Seguro será un buen Jefe cuando llegue
el momento. Me siento cansado. Realmente cansado. Voy a cerrar los ojos.
Unos escolares charlaban animados en la
plaza cuando de repente sintieron un pequeño ruido a sus espaldas. Julio el más
rápido de ellos se acercó y recogió algo del suelo.

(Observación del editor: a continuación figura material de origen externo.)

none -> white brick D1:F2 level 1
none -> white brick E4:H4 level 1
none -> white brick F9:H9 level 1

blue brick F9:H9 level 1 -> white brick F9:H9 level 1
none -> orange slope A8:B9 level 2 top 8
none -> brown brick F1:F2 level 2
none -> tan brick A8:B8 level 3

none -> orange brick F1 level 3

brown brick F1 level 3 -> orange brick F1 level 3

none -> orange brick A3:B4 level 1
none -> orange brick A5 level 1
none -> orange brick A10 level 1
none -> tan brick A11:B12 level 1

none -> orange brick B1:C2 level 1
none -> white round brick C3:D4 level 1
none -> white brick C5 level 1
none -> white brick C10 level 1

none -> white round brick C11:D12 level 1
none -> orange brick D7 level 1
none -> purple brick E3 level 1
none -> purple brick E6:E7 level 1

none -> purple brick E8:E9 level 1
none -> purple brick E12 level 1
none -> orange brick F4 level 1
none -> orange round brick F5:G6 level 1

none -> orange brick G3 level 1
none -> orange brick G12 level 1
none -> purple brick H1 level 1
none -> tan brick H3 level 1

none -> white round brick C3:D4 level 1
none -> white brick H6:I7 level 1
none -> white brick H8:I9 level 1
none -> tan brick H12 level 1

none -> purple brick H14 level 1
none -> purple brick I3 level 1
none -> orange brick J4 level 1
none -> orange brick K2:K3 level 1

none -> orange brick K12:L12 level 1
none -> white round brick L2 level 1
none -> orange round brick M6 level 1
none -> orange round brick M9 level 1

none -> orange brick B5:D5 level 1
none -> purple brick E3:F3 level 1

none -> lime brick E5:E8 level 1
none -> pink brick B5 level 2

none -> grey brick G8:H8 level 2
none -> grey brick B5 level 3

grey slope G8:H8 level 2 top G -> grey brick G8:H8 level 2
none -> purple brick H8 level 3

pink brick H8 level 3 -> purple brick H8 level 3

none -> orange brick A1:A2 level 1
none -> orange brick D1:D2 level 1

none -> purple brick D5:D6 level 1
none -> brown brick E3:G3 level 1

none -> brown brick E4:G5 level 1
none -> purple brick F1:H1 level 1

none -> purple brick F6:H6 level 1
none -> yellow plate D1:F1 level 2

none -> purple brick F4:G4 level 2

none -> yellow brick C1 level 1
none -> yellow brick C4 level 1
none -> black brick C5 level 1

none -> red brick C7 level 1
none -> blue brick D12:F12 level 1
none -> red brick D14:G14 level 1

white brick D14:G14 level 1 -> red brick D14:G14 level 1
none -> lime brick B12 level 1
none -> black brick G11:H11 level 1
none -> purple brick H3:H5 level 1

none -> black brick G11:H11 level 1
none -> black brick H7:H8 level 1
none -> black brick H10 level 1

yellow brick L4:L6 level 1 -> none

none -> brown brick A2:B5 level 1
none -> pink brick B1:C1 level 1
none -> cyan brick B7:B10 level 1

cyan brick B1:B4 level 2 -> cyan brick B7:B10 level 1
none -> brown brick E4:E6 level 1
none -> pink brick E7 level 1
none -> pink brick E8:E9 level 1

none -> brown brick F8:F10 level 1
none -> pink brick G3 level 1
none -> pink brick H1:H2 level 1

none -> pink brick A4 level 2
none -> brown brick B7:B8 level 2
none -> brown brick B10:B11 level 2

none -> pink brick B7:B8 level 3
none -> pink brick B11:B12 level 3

- Miren, cayó desde ese árbol, parece que
está muerta – dijo mientras sostenía en el hueco de sus manos infantiles el
cuerpo inerte de una golondrina.
-
Sí, pobrecita, habrá llegado agotada
- comentó Fabiana
- Pobrecita o pobrecito – terció la Maestra acercándose a
ellos, para agregar luego – las golondrinas hembra suelen anidar mientras las
golondrinas macho les buscan el sustento y las cuidan. Y juntos emigran en
bandadas siempre a la búsqueda de climas cálidos. Hay estudios que señalan que
estas simpáticas aves que todas las primaveras llegan a Salto vienen desde Centro
y Norteamérica. Luego cuando aparece el otoño, vuelven a emigrar a su sitio de
origen.
Desde
lo alto de una rama dos golondrinas asistían en silencio al diálogo. Una de
ellas tenía un curioso color azulado en sus alas.